**PROBLEM REQUIREMENTS**
Render every line of text in the data below as one numbered list, omitting any blank lines. Leave the pictures out of your answer.
================
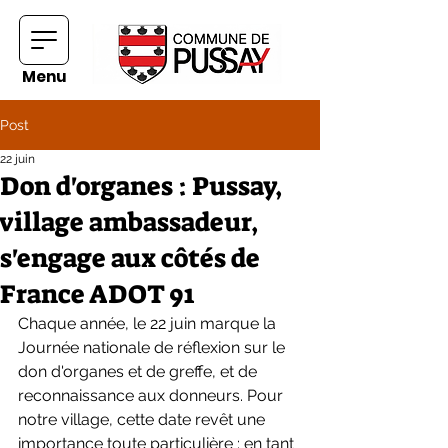
Menu
Post
22 juin
Don d'organes : Pussay,
village ambassadeur,
s'engage aux côtés de
France ADOT 91
Chaque année, le 22 juin marque la 
Journée nationale de réflexion sur le 
don d'organes et de greffe, et de 
reconnaissance aux donneurs. Pour 
notre village, cette date revêt une 
importance toute particulière : en tant 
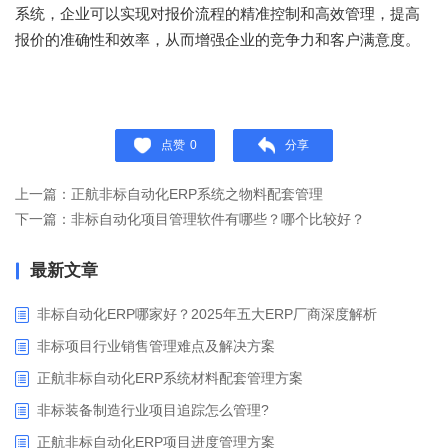
系统，企业可以实现对报价流程的精准控制和高效管理，提高
报价的准确性和效率，从而增强企业的竞争力和客户满意度。
点赞
0
分享
上一篇：正航非标自动化ERP系统之物料配套管理
下一篇：非标自动化项目管理软件有哪些？哪个比较好？
最新文章
非标自动化ERP哪家好？2025年五大ERP厂商深度解析
非标项目行业销售管理难点及解决方案
正航非标自动化ERP系统材料配套管理方案
非标装备制造行业项目追踪怎么管理?
正航非标自动化ERP项目进度管理方案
================
**ANSWER TO THIS EXERCISE**
1. Menu
2. Post
3. 22 juin
4. Don d'organes : Pussay,
5. village ambassadeur,
6. s'engage aux côtés de
7. France ADOT 91
8. Chaque année, le 22 juin marque la 
9. Journée nationale de réflexion sur le 
10. don d'organes et de greffe, et de 
11. reconnaissance aux donneurs. Pour 
12. notre village, cette date revêt une 
13. importance toute particulière : en tant 
14. 系统，企业可以实现对报价流程的精准控制和高效管理，提高
15. 报价的准确性和效率，从而增强企业的竞争力和客户满意度。
16. 点赞
17. 0
18. 分享
19. 上一篇：正航非标自动化ERP系统之物料配套管理
20. 下一篇：非标自动化项目管理软件有哪些？哪个比较好？
21. 最新文章
22. 非标自动化ERP哪家好？2025年五大ERP厂商深度解析
23. 非标项目行业销售管理难点及解决方案
24. 正航非标自动化ERP系统材料配套管理方案
25. 非标装备制造行业项目追踪怎么管理?
26. 正航非标自动化ERP项目进度管理方案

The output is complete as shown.